Short introduction to algorithmic randomness

[The theory of computation] tries to understand why, and how, some problems are easy while others are hard. This isn't a question of how fast our computers are, any more than astronomy is the study of telescopes. It is a question about the mathematical structures of problems, and how these structures help us solve problems or frustrate our attempts to do so. This leads us, in turn, to questions about the nature of mathematical proof, and even of intelligence and creativity.

-- Christopher Moore and Stephan Mertens - "The Nature of Computation" (2011)

The foundations of computability theory were laid in the 1930s, by people like Alonzo Church, John Barkley Rosser, Stephen Kleene and (most notably) Alan Turing, whose centenary was be celebrated with the Alan Turing Year in 2012. They realized that it is possible to define the intuitive concept of "computation" in a mathematical way, independent of whatever hardware or programming language is used to do the computation. This enabled them to build a theory of computable and incomputable sets and functions. Computability theory usually focusses more on the incomputable than on the computable. Indeed, once you know something is computable, it remains of interest mostly to computer scientists, who will study the efficiency and memory requirements of the algorithms that solve the problem. Efficiency and memory requirements are however things that computability theorists hardly care about. They are more interested in the wide and elegant theory that of incomputable functions. For example, it doesn't just stop at the concept of incomputability: one can define different degrees of incomputability, where one incomputable functions can be further from being computable than another.

Personally, I'm mostly studying one topic in computability theory which is called algorithmic randomness. Algorithmic randomness is different from statistical randomness. A statistician is able to speak about the randomness of a process or of a variable, but doesn't have a notion of randomness for a sequence of outcomes. For example, consider a series of fair coin tosses, where we denote the outcome "heads" as 0 and "tails" as 1. Then two possible sequences of outcomes are

0 1 0 1 0 1 0 1 0 1 0 1 0 1 0 1 0 1 0 1 0 1 0 1...

and

0 0 1 0 1 1 1 0 0 1 1 0 1 0 1 1 1 1 0 1 0 0 1 1...

For the statistician, these two particular sequences are equally likely, as are indeed any two sequences of outcomes. However, we instantly recognize the first sequence as begin very regular (non-random), whereas the second sequence seems quite random. Algorithmic randomness solves this paradox. In algorithmic randomness, computability theory is used to come up with definitions of what exactly can be considered a regularity in such a sequence, and which sequences are truly random.

Note that randomness is much stronger than incomputability.

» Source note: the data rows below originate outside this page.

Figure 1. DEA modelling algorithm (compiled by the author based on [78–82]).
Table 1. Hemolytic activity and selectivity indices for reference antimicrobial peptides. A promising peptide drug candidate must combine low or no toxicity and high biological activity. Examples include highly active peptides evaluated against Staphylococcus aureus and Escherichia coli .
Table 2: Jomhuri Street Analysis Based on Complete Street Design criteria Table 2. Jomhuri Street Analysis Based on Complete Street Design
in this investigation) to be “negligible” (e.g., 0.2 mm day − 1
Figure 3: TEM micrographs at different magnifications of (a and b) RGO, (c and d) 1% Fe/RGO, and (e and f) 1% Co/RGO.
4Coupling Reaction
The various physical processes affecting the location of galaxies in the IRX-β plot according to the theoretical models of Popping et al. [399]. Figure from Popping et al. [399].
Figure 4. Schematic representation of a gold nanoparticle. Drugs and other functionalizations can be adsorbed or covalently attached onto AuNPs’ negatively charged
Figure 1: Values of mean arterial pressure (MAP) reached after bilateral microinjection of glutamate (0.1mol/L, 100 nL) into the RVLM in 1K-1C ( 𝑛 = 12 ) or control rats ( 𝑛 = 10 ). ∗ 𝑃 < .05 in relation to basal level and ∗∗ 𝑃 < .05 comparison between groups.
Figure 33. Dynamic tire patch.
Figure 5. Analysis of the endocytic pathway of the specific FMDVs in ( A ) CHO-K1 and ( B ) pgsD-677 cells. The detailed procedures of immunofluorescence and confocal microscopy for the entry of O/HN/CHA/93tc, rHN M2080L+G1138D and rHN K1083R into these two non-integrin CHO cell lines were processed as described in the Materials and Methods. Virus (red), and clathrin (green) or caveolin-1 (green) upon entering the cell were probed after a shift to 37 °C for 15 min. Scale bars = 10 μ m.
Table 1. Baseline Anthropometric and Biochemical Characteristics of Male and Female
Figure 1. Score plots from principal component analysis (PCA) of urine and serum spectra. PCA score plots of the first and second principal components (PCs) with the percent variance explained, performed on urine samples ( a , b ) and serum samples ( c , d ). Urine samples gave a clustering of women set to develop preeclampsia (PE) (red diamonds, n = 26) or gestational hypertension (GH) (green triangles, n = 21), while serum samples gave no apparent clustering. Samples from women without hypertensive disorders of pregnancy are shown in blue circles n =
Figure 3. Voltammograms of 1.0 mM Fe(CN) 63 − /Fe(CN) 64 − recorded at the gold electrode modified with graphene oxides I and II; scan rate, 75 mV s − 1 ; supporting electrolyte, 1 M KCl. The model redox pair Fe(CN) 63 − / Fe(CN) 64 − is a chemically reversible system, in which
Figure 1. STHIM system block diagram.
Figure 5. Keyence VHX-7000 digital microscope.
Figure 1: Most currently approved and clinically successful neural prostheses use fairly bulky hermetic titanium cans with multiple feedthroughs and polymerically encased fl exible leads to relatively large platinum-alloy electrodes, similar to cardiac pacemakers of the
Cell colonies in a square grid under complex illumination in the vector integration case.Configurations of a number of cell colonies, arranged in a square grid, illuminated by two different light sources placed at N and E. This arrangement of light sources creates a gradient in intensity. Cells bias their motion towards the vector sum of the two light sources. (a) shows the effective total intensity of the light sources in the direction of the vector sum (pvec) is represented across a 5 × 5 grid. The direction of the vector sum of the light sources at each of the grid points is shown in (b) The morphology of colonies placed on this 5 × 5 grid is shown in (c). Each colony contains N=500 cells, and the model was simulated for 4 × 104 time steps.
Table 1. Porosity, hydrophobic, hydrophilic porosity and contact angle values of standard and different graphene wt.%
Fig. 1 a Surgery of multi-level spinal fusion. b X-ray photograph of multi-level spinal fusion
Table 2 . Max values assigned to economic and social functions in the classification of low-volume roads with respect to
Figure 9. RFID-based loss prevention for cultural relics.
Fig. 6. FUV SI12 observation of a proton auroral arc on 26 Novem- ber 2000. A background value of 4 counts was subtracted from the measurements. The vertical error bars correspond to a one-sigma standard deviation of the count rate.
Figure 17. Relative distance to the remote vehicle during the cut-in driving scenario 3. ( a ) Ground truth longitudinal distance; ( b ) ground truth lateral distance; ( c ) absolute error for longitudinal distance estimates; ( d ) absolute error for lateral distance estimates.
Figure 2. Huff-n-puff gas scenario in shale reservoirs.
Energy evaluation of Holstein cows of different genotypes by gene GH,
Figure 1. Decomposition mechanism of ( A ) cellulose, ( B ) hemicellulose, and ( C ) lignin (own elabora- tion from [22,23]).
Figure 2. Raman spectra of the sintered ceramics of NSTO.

We can easily construct a sequence which is incomputable in the digits with odd positions, but has 0's on all even positions, thereby making it obviously non-random.

Due to the many subtle ways in which a sequence can have a regularity, it took until the 1960s before the first robust definition of algorithmic randomness was given, by Per Martin-Löf. In the following decades, many more definitions of randomness were obtained, using a wide range of different tools, such as measure theory, martingales, Kolmogorov complexity, computable analysis and ergodic theory. Some of these approaches turned out the give equivalent definitions, but other did not. This led to different notions of randomness, such as Martin-Löf randomness, computable randomness and Schnorr randomness. All of them are reasonable randomness notions, but some are stronger than others. The study of the relative strength and the properties of these notions, has received an increasing amount of attention over the past years.